All these above questions are going to have differing answers depending on your view of God. If your view of God is restorative you might read into scripture at a different angle than a person who believes God is ultimately punitive.
Is free-will really free? This question particularly challenged me. While some in the film argue that God ultimately predestines both the 'saved' and the 'unsaved', other views rely heavily on a C.S. Lewis perspective of hell being the greatest monument to free-will. Kevin Miller seeks a third view that argues for what I like to call the 'wounded will'. We are affected by our culture, our upbringing, and the wounds of life that we all carry. Consider the example a child who is molested by a member of a church and then chooses in life to forever turn his/her back on all things to do with God. Miller and others in the film would suggest that for a person to properly make an informed free-will choice to respond to Jesus, that certain 'wounds of the will' would need to be healed.
Universalism is a viable theological option for believers (even if you disagree with it). The movie brings up several of the Patristics who subscribed to the Universalist position, most notably Gregory of Nysan who is one of the significant contributors of the Nicene Creed and the formation of the cannon. This is to say that many of the people who contributed to our concepts of 'what is orthodoxy?' are themselves Universalist. The early church really did not see the doctrine of hell as a contentious issue. I personally believe that this is likely due to the influence of Justin Martyr, who taught that personal salvation is not dependent on doctrine, but on the saving work of Jesus alone.

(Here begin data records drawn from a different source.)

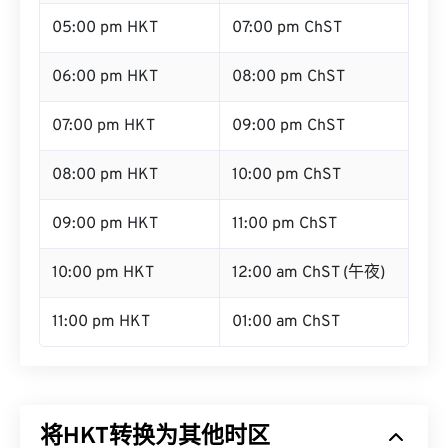
05:00 pm HKT
07:00 pm ChST
06:00 pm HKT
08:00 pm ChST
07:00 pm HKT
09:00 pm ChST
08:00 pm HKT
10:00 pm ChST
09:00 pm HKT
11:00 pm ChST
10:00 pm HKT
12:00 am ChST (午夜)
11:00 pm HKT
01:00 am ChST
将HKT转换为其他时区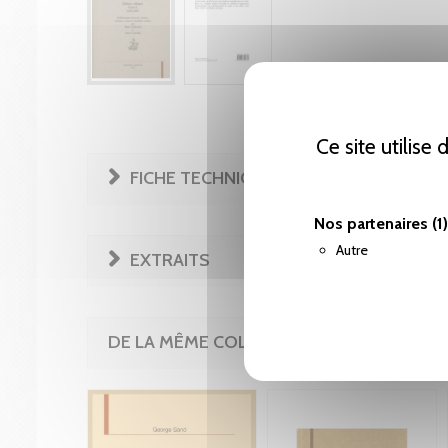
Ce site utilise
FICHE TECHNIQUE
Nos partenaires
(1)
Autre
EXTRAITS
DE LA MÊME COLLECTION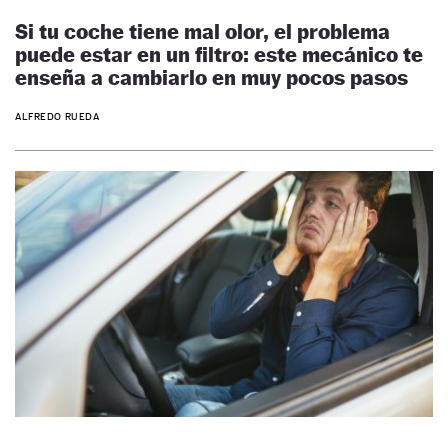
Si tu coche tiene mal olor, el problema
puede estar en un filtro: este mecánico te
enseña a cambiarlo en muy pocos pasos
ALFREDO RUEDA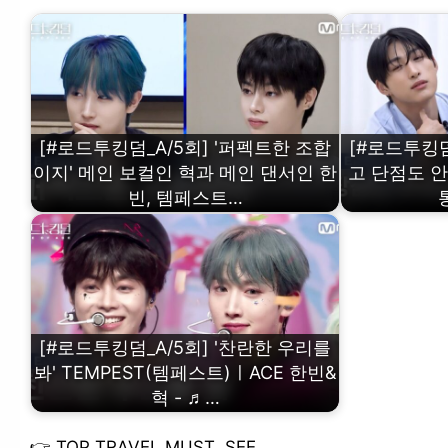
[#로드투킹덤_A/5회] '퍼펙트한 조합
[#로드투킹덤
이지' 메인 보컬인 혁과 메인 댄서인 한
고 단점도 
빈, 템페스트…
[#로드투킹덤_A/5회] '찬란한 우리를
봐' TEMPEST(템페스트)ㅣACE 한빈&
혁 - ♬…
👉
TOP TRAVEL MUST SEE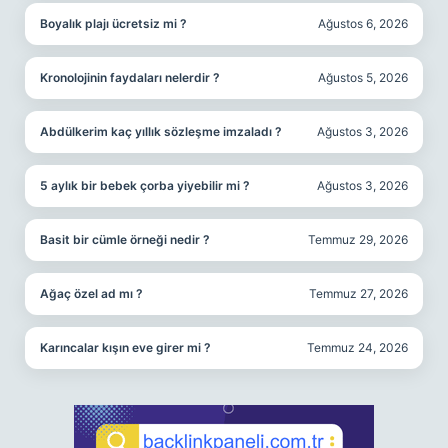
Boyalık plajı ücretsiz mi ?
Ağustos 6, 2026
Kronolojinin faydaları nelerdir ?
Ağustos 5, 2026
Abdülkerim kaç yıllık sözleşme imzaladı ?
Ağustos 3, 2026
5 aylık bir bebek çorba yiyebilir mi ?
Ağustos 3, 2026
Basit bir cümle örneği nedir ?
Temmuz 29, 2026
Ağaç özel ad mı ?
Temmuz 27, 2026
Karıncalar kışın eve girer mi ?
Temmuz 24, 2026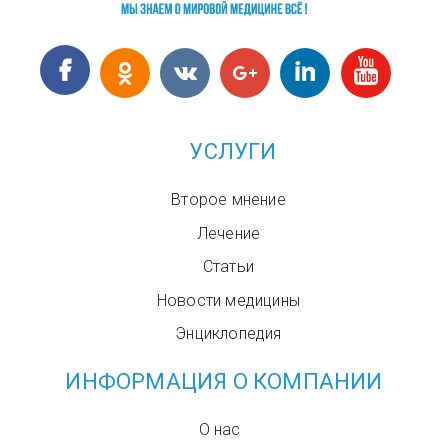
УСЛУГИ
Второе мнение
Лечение
Статьи
Новости медицины
Энциклопедия
ИНФОРМАЦИЯ О КОМПАНИИ
О нас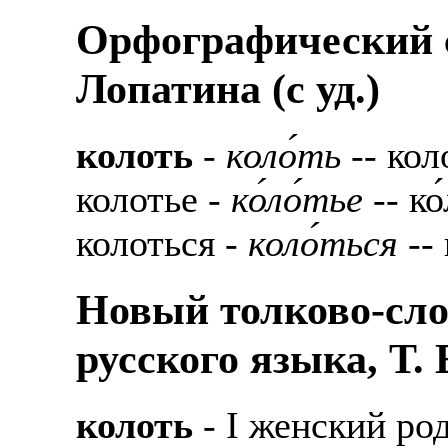
Орфографический с
Лопатина (c уд.)
колоть
-
коло́ть
-- коло
колотье -
ко́ло́тье
-- ко
колоться -
коло́ться
-- 
Новый толково-сло
русского языка, Т.
колоть
- I женский ро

Believe it or not, there are good theological reasons, as opposed to emotional reasons, to hold to a Universalist perspective on Hell. The film also explores several scriptures and seeks to give some possible answers for them. The film directly comments on Dan 12; Isa 66; the Genhenna texts and the origins of the theology of hell. You might be surprised to find that much of our teaching about our concepts of hell originate in the intertestamental period. Brad Jersak does a good job suggesting that Jesus is a prophet in the line of Jeremiah (not the Apocrypha) and that many of the eternal torment texts are actually about the Destruction of Jerusalem in 70AD and not about the afterlife. (I encourage you to check out Brad's book ""Her gates will never be shut" if you wish to go deeper in the discussion)
Your view of hell does not put you out of the fold of Christianity. Peter Kreeft comments to this end, that 'praying for God to redeem all souls is a long held Catholic tradition'. I feel that perhaps one of the greatest contributions of the film is to question how we hold our beliefs. We are all trying our best to interpret scripture in light of the information we have. We should seek humbly to model disagreement in a effort to maintain unity. To quote a mentor of mine 'there is room for all at the table of discussion'.
Take the time to think through your position on hell. Robin Parry encourages listeners not to run to Universalism (or any other position) out of some sort of emotionally based decision. Take the time to read and process all the material on the subject. Ask questions, pray, discuss with others. Read a few books on each position.
I wholeheartly recommend that you take the time to watch this film and think through your own questions on the doctrine of Hell.
p.s. After the movie I had the amazing opprotunity to go for coffee with Kevin Miller, the director and writer of the film. First of all, I was super stoked that he would take the time to talk to me and my friend Jasen Lutz. It's not everyday you get to hang out with the director of a film and ask questions directly related to what you just saw. ("Hey Spielburg, Indian Jones 4 the worse thing ever!) I found him to be incredibly insightful, humorous, and graceful to people whatever there position may be. Thanks for coffee Kevin.